(Document segment begins)
Tempdb contention is caused when there is a high rate of object creation in tempdb. There are specific pages (the GAM, SGAM, and PFS pages) that are locked exclusively when allocating space for the new objects. This creates a bottleneck by serializing part of the process.

This shows up as a PAGELATCH_xx wait type, but to differentiate this from the other major cause of page latch contention, check the wait description. If you see three numbers separated by colons and the first number is a 2, you’re seeing tempdb contention. Consider this wait description: 2:1:1.

  • This three-part number indicates the db_id, file_id, and page_id this thread is waiting for access to.
  • db_id 2 corresponds to tempdb.
  • The file_id of 1 indicates the first data file for that database. If there are additional tempdb files any of them could be referenced. Adding data files reduces the contention by providing another set of key pages, so 1 is the most likely number you will see.
  • Most often the page_id will be 1 or 3 (the PFS or SGAM pages). As a file grows, additional PFS, GAM, and SGAM pages will be created at regular intervals, so if you see much larger numbers, it’s still the same issue.

There were a few options to mitigate this in older versions, but there have been changes since SQL Server 2016 that made this easier or automatic. This has been essentially solved in SQL Server 2022.

For my full post on this topic including a list of the changes in each version, see https://www.sqljared.com/blog/tempdb-contention-in-2023/.

Page Latch and the Hot Page Issue

If you see page latch waits that are not tempdb related, you are likely experiencing the hot page issue. This happens when many different connections are attempting to update the same page in memory.

This can happen with any write operation, but it’s probably easiest to understand when inserting new rows into a table. Imagine inserting new records one at a time into a table with a clustered index based on an IDENTITY(1,1) column.

The IDENTITY value for the next row will be the highest in the table, and the row will be placed in the last page. But that will be the case for each new row. If many different threads are trying to insert into the table simultaneously, they will block each other since they need exclusive access to the last page.

Even though the page is in memory and access is faster, it is not instantaneous.

Most documentation on the subject will focus on the clustered index, and I will also focus on it here. You can see page latch waits when there is a nonclustered index on an IDENTITY (or other sequential) column, but it will typically require an order of magnitude more inserts before you will see the contention on a nonclustered (and typically smaller) index.

So, how do we address this? There are several possibilities.

Change the clustered index

The issue here is the clustered index is based on our IDENTITY column. If you made this a nonclustered index instead, you could create a clustered index on another column. The order of the table would be based on the column(s) of the new clustered index.

This could be a composite index, which could still include the IDENTITY column. However the first column will determine the order of the rows in the table, and the goal would be for us to insert new rows randomly throughout the table.
(Document segment ends)
(Information provided begins)
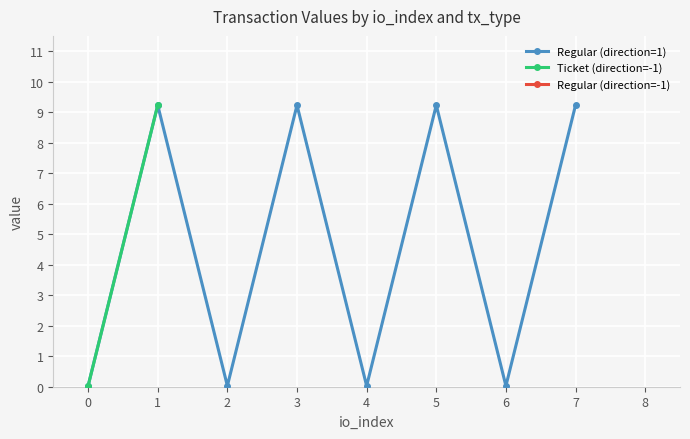

At which category does Regular (direction=1) reach its first local peak?

1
(Information provided ends)
Continue the write-up on tempdb contention and page latch waits, picking up right after its last sentence.

- **Exercise answer**
I would prefer to use a small column for this as the clustered indexes columns get added to all other indexes in the table, duplicating that data. I also would choose a column that has many different values. If you chose a BIT field, you would go from having one hot page to having two. That may not improve matters.

You should also be careful not to use another column that would be, in practice, sequential. For example, a column that has the DATETIME for when the row was created would not be an IDENTITY column, but its values would be sequential and you would always insert it into the final page of the index.

I should also mention that randomizing the location of our inserts also means increasing our fragmentation. We will be getting page splits where we are inserting. That doesn’t happen if we insert it to the end of the index, we create a new empty page. This isn’t a huge concern for me, but it is a valid point.

You could also not have a clustered index at all, and the table will be stored in a heap with no order.

Use a computed column

If you don’t see a column you want to use for your clustered index, you can always create a new one.

ALTER TABLE Sales.OrderLines
ADD HashValue AS (CONVERT(tinyint, (OrderLineID%10))) PERSISTED NOT NULL;

This creates a new column that uses the last digit from the OrderLineID in the same table, so a number from 0-9. If you make this the first column of your clustered index, each new row will be inserted based on the HashValue.

Effectively, we would have 10 pages where we insert instead of one. So there will be less contention on each of those pages. You could change the mod to be higher to spread out the inserts more, but that would also lead to more fragmentation.

Partition the table

If you partitioned the table, you effectively have multiple b-tree structures for the clustered index. If there are 10 partitions, each of them has a hot page. This is another way of going from one hot page where all new rows are inserted to using multiple pages.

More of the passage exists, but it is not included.